Entries supplied →
= = = =
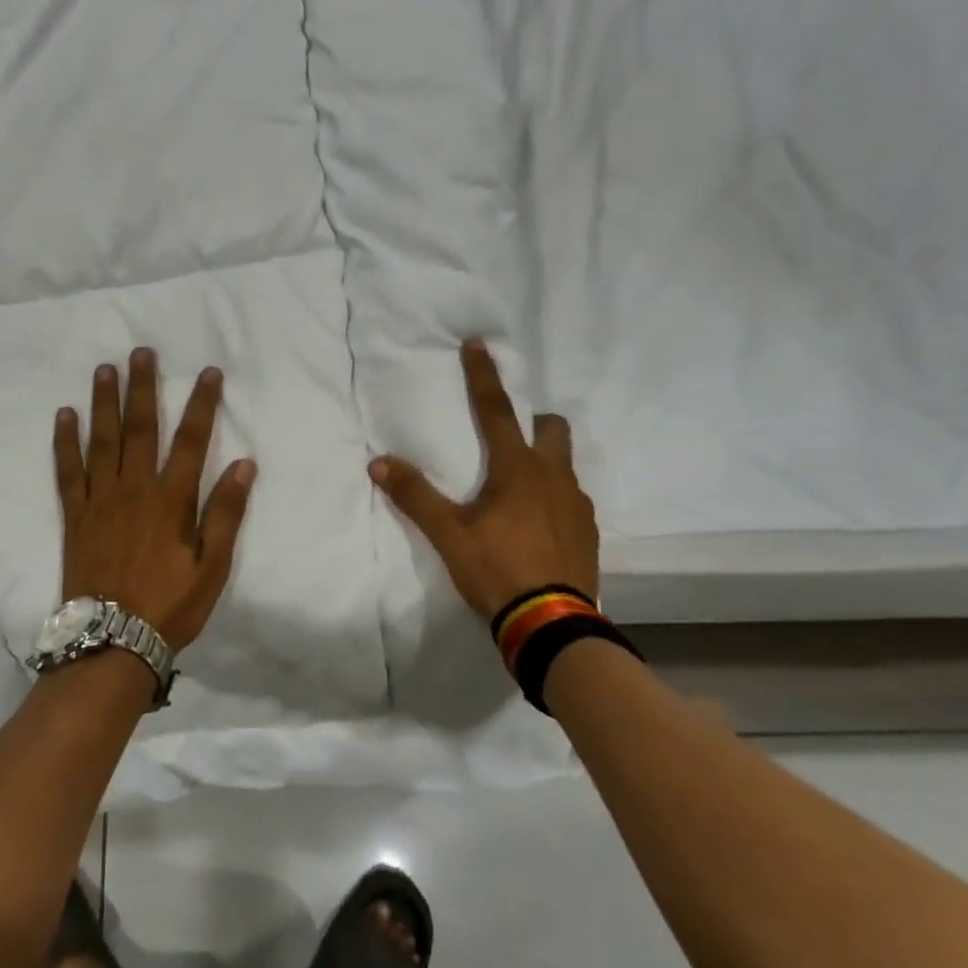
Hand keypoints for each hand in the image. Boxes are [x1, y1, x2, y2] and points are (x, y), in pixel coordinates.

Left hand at [54, 348, 255, 650]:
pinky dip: (65, 442)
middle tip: (143, 352)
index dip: (202, 404)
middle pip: (141, 428)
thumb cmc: (170, 606)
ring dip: (105, 402)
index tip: (209, 373)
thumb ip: (225, 514)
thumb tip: (245, 466)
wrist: (111, 642)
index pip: (192, 441)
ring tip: (105, 369)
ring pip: (102, 441)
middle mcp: (134, 490)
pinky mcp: (74, 516)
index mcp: (171, 501)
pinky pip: (67, 471)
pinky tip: (65, 416)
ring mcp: (99, 500)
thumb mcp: (212, 567)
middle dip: (144, 388)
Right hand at [368, 339, 598, 618]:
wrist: (552, 624)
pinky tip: (537, 525)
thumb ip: (416, 496)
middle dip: (533, 421)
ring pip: (564, 464)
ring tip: (519, 489)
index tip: (478, 344)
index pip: (495, 410)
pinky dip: (554, 498)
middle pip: (551, 428)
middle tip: (509, 437)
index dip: (483, 376)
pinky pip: (572, 499)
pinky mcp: (588, 532)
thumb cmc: (497, 571)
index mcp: (517, 470)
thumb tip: (379, 461)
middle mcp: (553, 477)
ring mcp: (577, 505)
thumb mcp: (449, 535)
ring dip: (544, 461)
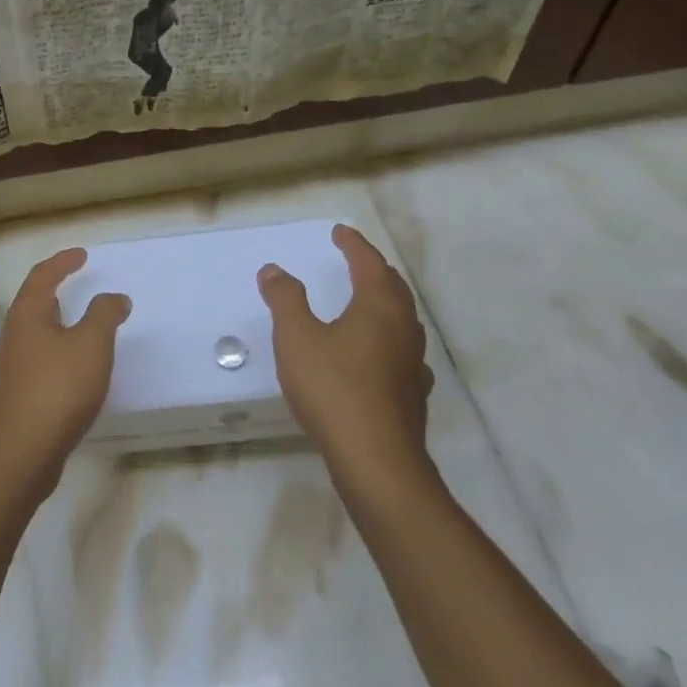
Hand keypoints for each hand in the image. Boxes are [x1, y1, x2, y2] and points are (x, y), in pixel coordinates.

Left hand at [0, 248, 129, 490]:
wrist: (18, 454)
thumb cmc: (56, 390)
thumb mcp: (91, 345)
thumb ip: (104, 315)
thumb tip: (115, 297)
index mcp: (27, 316)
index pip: (42, 277)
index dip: (62, 262)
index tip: (82, 255)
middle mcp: (12, 338)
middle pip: (32, 305)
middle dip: (55, 292)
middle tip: (77, 286)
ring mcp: (11, 370)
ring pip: (35, 336)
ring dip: (57, 326)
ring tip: (81, 328)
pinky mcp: (16, 398)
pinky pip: (39, 363)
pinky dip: (58, 355)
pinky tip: (74, 373)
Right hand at [257, 223, 434, 468]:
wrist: (374, 455)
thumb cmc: (332, 388)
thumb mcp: (296, 338)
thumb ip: (285, 300)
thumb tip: (274, 269)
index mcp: (378, 307)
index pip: (368, 263)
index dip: (353, 244)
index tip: (339, 231)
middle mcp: (403, 328)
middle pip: (392, 287)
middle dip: (373, 269)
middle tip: (355, 260)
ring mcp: (412, 361)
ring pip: (402, 320)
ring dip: (384, 303)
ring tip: (366, 302)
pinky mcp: (412, 392)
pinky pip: (402, 352)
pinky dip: (388, 340)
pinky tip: (381, 355)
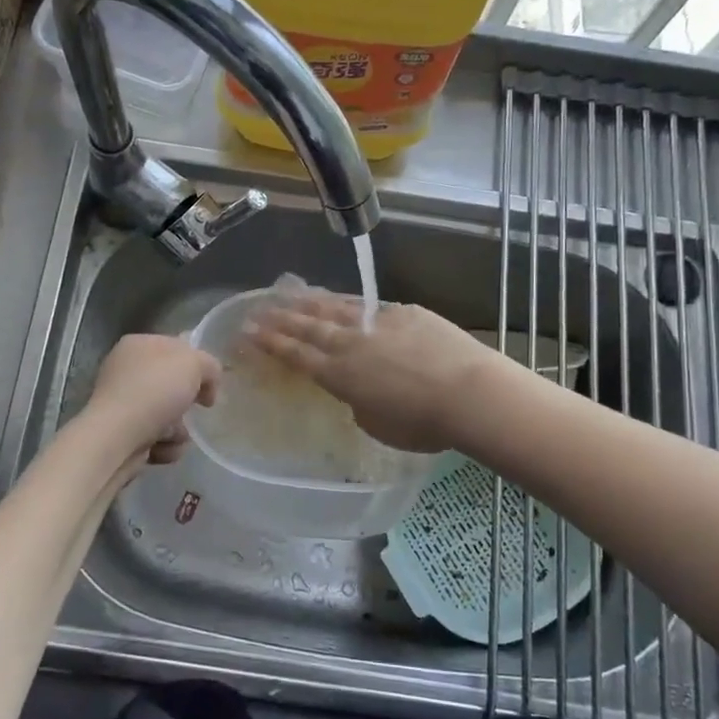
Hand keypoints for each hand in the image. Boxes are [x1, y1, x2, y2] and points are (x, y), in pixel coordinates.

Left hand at [83, 333, 220, 464]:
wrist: (117, 438)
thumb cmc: (155, 391)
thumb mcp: (194, 364)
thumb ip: (210, 366)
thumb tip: (207, 385)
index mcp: (138, 344)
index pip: (177, 348)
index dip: (198, 366)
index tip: (210, 386)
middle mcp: (126, 371)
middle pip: (173, 386)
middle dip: (187, 403)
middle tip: (193, 410)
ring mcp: (122, 403)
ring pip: (168, 415)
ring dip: (178, 430)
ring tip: (171, 434)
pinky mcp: (122, 434)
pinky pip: (156, 438)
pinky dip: (164, 445)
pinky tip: (158, 448)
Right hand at [244, 293, 497, 452]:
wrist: (469, 394)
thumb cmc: (422, 424)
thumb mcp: (377, 424)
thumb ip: (360, 403)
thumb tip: (359, 390)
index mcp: (339, 375)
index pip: (296, 355)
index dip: (271, 343)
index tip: (249, 330)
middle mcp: (352, 343)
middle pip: (309, 325)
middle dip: (281, 318)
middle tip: (259, 308)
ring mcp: (379, 322)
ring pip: (337, 308)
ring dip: (311, 302)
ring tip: (292, 294)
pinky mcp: (406, 313)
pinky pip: (370, 305)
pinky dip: (351, 303)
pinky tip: (347, 300)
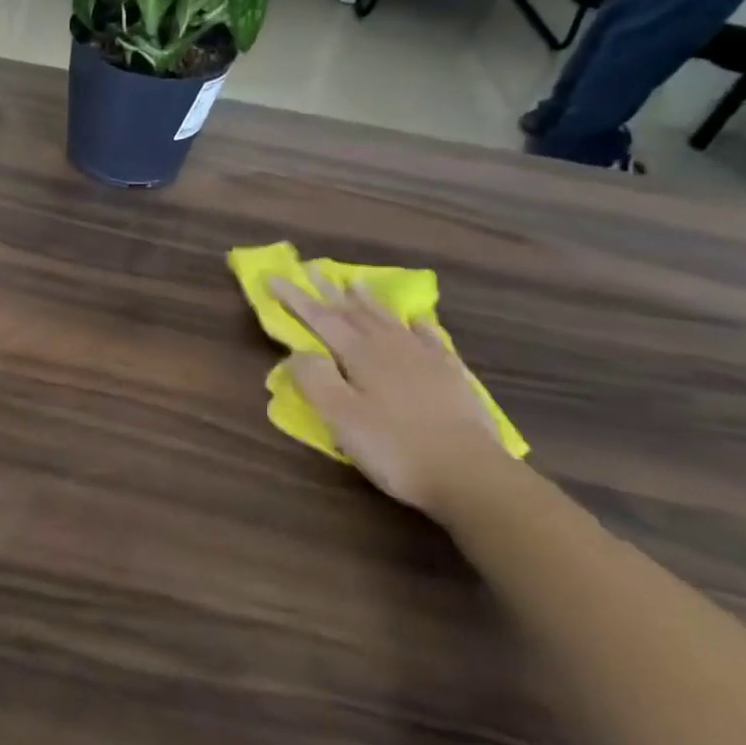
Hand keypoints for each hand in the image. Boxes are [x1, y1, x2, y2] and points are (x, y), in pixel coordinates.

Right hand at [271, 279, 506, 520]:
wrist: (472, 476)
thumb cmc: (395, 448)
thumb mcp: (340, 418)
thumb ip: (314, 379)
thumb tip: (298, 352)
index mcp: (360, 353)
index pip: (320, 318)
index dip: (295, 298)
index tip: (273, 276)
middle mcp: (390, 346)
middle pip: (354, 312)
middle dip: (329, 291)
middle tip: (312, 268)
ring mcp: (424, 359)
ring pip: (389, 320)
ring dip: (369, 301)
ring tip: (356, 283)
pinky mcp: (451, 377)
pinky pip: (431, 339)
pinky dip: (419, 326)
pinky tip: (417, 321)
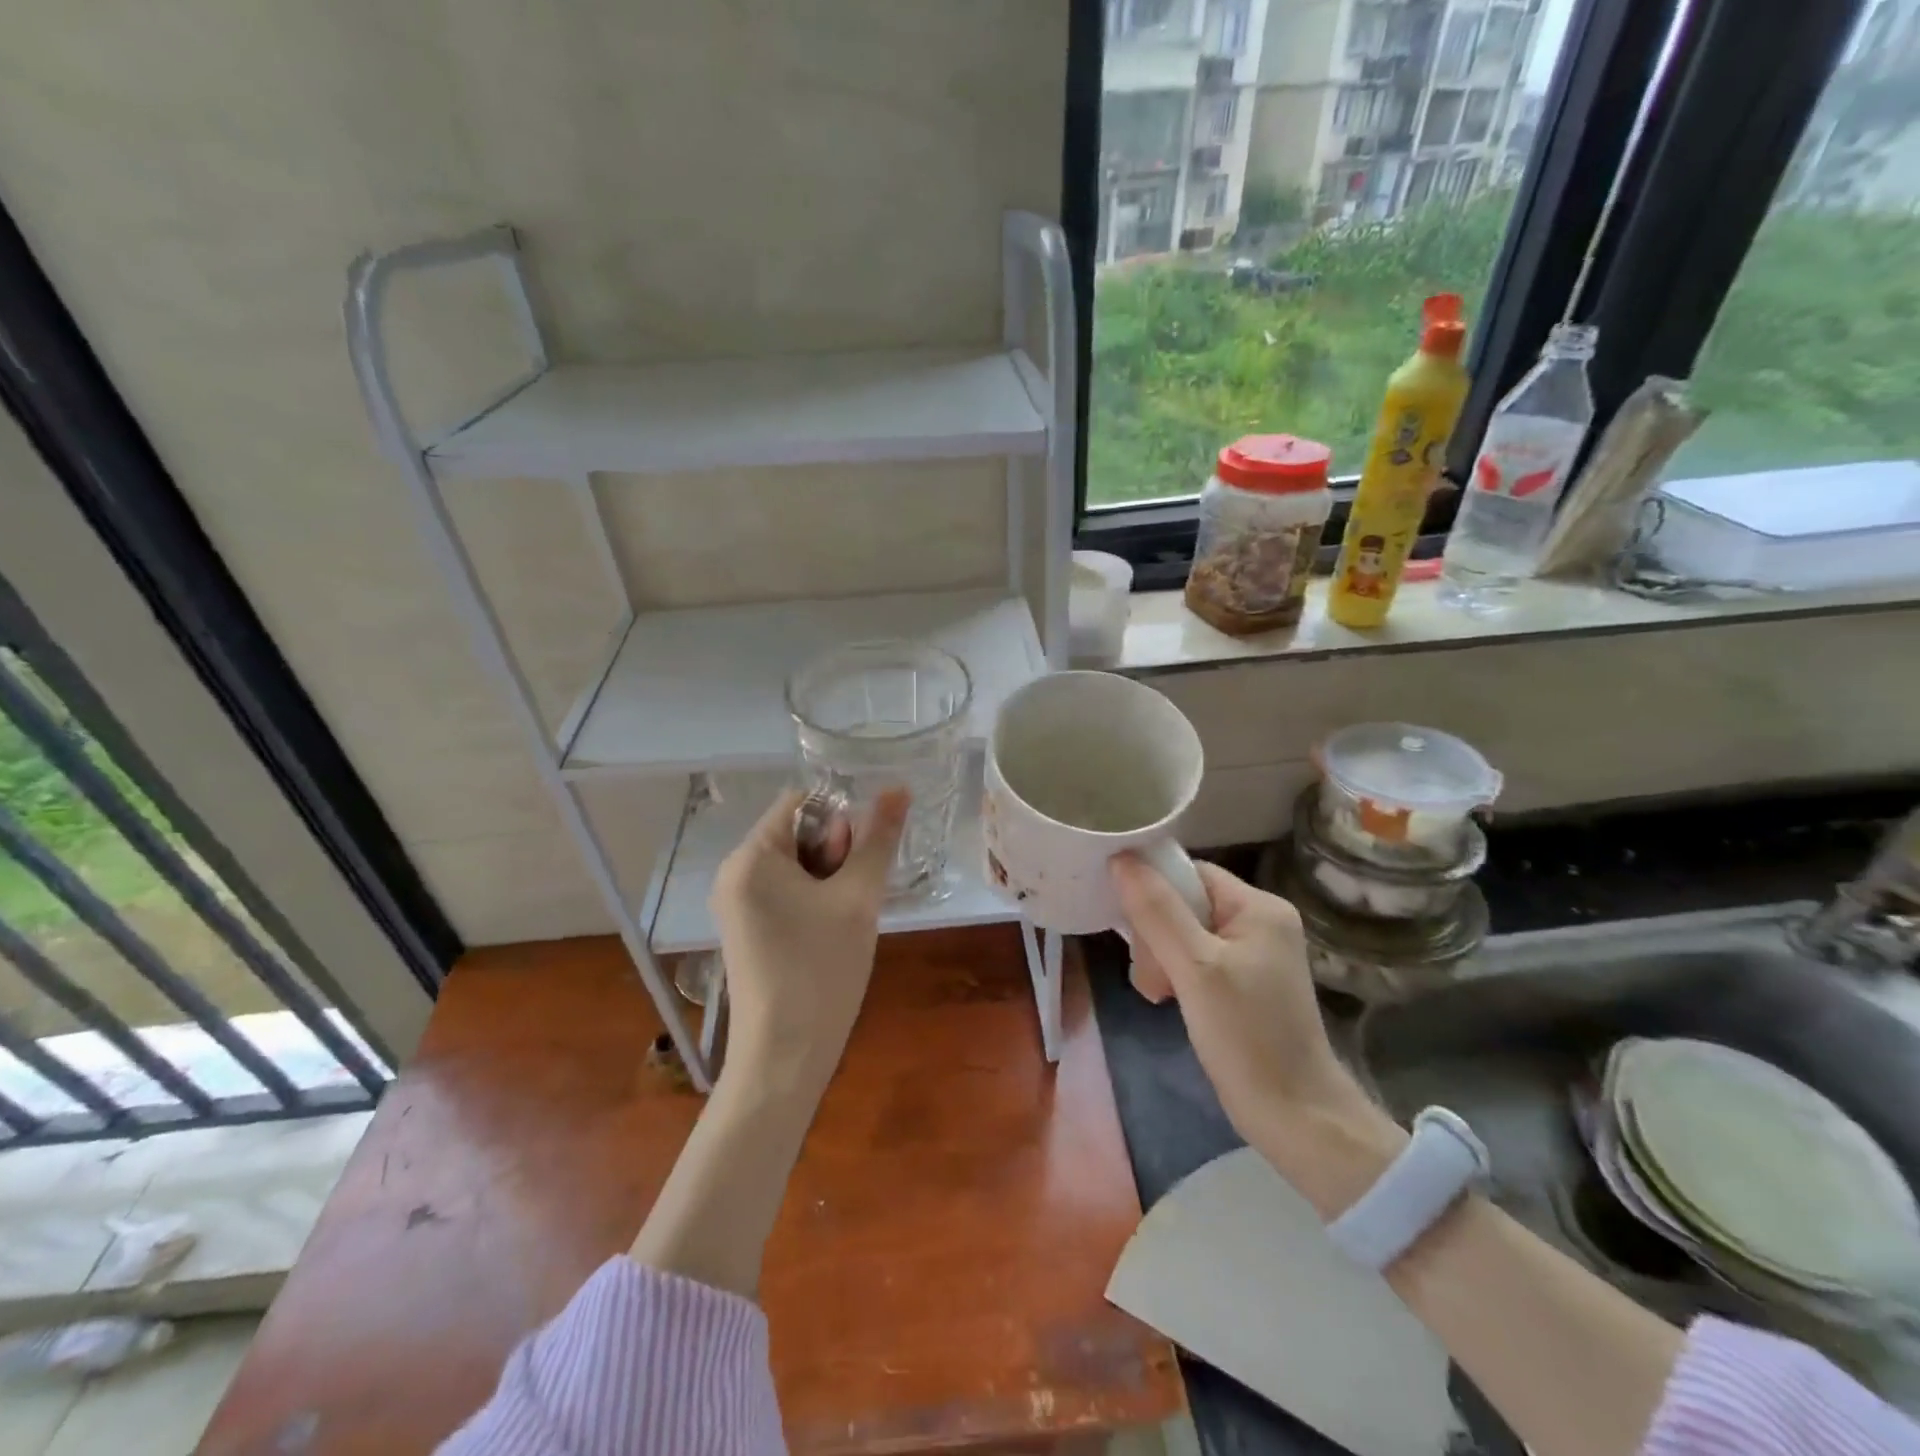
= = = =
Quote the data exactly, leaving every image out of the copy.

Hand keypoints for each hand in the image. Boxes are [x1, y1, x2, y2] and points are (x, y), in pixel coordinates.

Left hand at [54, 348, 255, 650]:
pinky dip: (65, 442)
middle tip: (143, 352)
index dip: (202, 404)
middle pip: (141, 428)
thumb cmc: (170, 606)
ring dip: (105, 402)
index tip: (209, 373)
thumb ip: (225, 514)
thumb tip: (245, 466)
wrist: (111, 642)
index pip: (192, 441)
ring tip: (105, 369)
ring pip: (102, 441)
middle mcp: (134, 490)
pinky mcp: (74, 516)
index mcp: (171, 501)
pinky pip: (67, 471)
pinky tip: (65, 416)
ring mcp: (99, 500)
thumb mcp: (212, 567)
middle dip: (144, 388)
Right hand at [368, 339, 598, 618]:
wrist: (552, 624)
pinky tip: (537, 525)
thumb ip: (416, 496)
middle dip: (533, 421)
ring pip: (564, 464)
ring tip: (519, 489)
index tip: (478, 344)
index pip: (495, 410)
pinky dip: (554, 498)
middle pip: (551, 428)
middle tip: (509, 437)
index dip: (483, 376)
pinky pip: (572, 499)
pinky mcp: (588, 532)
thumb cmc: (497, 571)
index mcp: (517, 470)
thumb tip: (379, 461)
middle mcp: (553, 477)
ring mcp: (577, 505)
thumb mcp: (449, 535)
ring dip: (544, 461)
Hand keypoints for each hand in the image. Boxes are [x1, y1, x2, y2] and points are (x, y), in pixel coordinates.

Left hand at [0, 248, 129, 490]:
wrist: (18, 454)
thumb cmc: (56, 390)
thumb mcp: (91, 345)
thumb ip: (104, 315)
thumb tip: (115, 297)
index mcp: (27, 316)
index pip: (42, 277)
index dip: (62, 262)
index tip: (82, 255)
middle mcp: (12, 338)
middle pip: (32, 305)
middle dip: (55, 292)
middle tip: (77, 286)
ring mcp: (11, 370)
ring pip: (35, 336)
ring dip: (57, 326)
ring tip: (81, 328)
pinky mcp: (16, 398)
pinky pip: (39, 363)
pinky dip: (58, 355)
pinky tip: (74, 373)
Right hand at [257, 223, 434, 468]:
wrist: (374, 455)
thumb cmc: (332, 388)
thumb mcp: (296, 338)
thumb ip: (285, 300)
thumb tip: (274, 269)
index mcp: (378, 307)
index pip: (368, 263)
index dip: (353, 244)
index tip: (339, 231)
middle mcp: (403, 328)
middle pip: (392, 287)
middle dip: (373, 269)
middle tip: (355, 260)
ring mcp: (412, 361)
ring pip: (402, 320)
ring dip: (384, 303)
ring tip: (366, 302)
pinky mcp: (412, 392)
pinky pip: (402, 352)
pinky dip: (388, 340)
pinky tip: (381, 355)
Hand keypoints for each hand in the image. Boxes are [x1, y1, x2, y2] and points are (x, y), in pixel coordinates.

Left hand at [83, 333, 220, 464]:
wrist: (117, 438)
thumb cmc: (155, 391)
thumb mcp: (194, 364)
thumb ip: (210, 366)
thumb tip: (207, 385)
index mcp: (138, 344)
index pip: (177, 348)
index dip: (198, 366)
index tip: (210, 386)
middle mcp: (126, 371)
middle pip: (173, 386)
middle dip: (187, 403)
middle tip: (193, 410)
ring mcp: (122, 403)
ring pip: (168, 415)
ring dip: (178, 430)
ring tip: (171, 434)
pinky mcp: (122, 434)
pinky pip: (156, 438)
pinky dip: (164, 445)
pinky tip: (158, 448)
Right hand at [244, 293, 497, 452]:
wrist: (469, 394)
thumb cmc: (422, 424)
thumb mcp: (377, 424)
thumb ip: (360, 403)
thumb tip: (359, 390)
index mcp: (339, 375)
index pip: (296, 355)
index dip: (271, 343)
index tip: (249, 330)
middle mcp: (352, 343)
middle pip: (309, 325)
middle dip: (281, 318)
middle tip: (259, 308)
ring mcp: (379, 322)
ring pip: (337, 308)
ring dip: (311, 302)
ring tip: (292, 294)
pinky mcp: (406, 313)
pinky pip: (370, 305)
pinky dip: (351, 303)
pinky tip: (347, 300)
Hand keypoints for each hand in the image. Boxes are [x1, y1, x2, y2] and points are (x, y), in pixel coordinates.

Right hand at [271, 279, 506, 520]:
wrist: (472, 476)
thumb cmc: (395, 448)
thumb mcp: (340, 418)
thumb ip: (314, 379)
thumb tip: (298, 352)
index mcp: (360, 353)
index pip: (320, 318)
index dip: (295, 298)
index tip: (273, 276)
middle mcp: (390, 346)
middle pip: (354, 312)
middle dip: (329, 291)
middle tip: (312, 268)
ring mcp: (424, 359)
ring pip: (389, 320)
ring dip: (369, 301)
ring tip: (356, 283)
pinky mcp: (451, 377)
pinky pip: (431, 339)
pinky dip: (419, 326)
pinky tip: (417, 321)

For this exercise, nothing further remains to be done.